PROBLEM TO SOLVE: Edit the lines starting at the one containing "pose: elev=27.3 azim=120.7" and ending at the one containing "Dot at: (250, 358)" by replacing "roll" with "tilt", with nothing else changed. Leave the pictures out of your answer.
==== DATASET RECORDS
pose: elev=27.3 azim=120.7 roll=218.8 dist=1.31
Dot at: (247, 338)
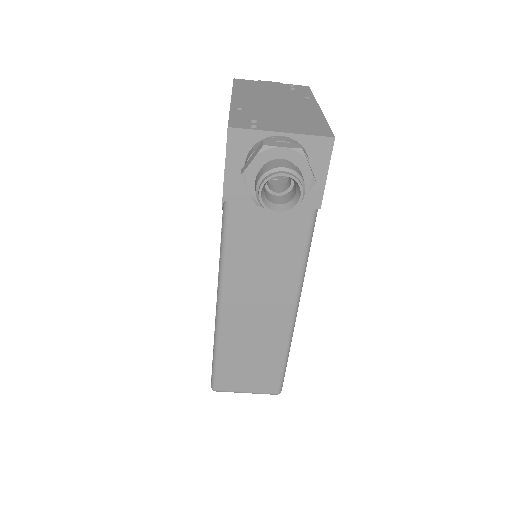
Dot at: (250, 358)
========
==== DATASET RECORDS
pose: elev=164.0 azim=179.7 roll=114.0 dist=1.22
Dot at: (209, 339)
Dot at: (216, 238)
========
CORRECT OUTPUT:
pose: elev=27.3 azim=120.7 tilt=218.8 dist=1.31
Dot at: (247, 338)
Dot at: (250, 358)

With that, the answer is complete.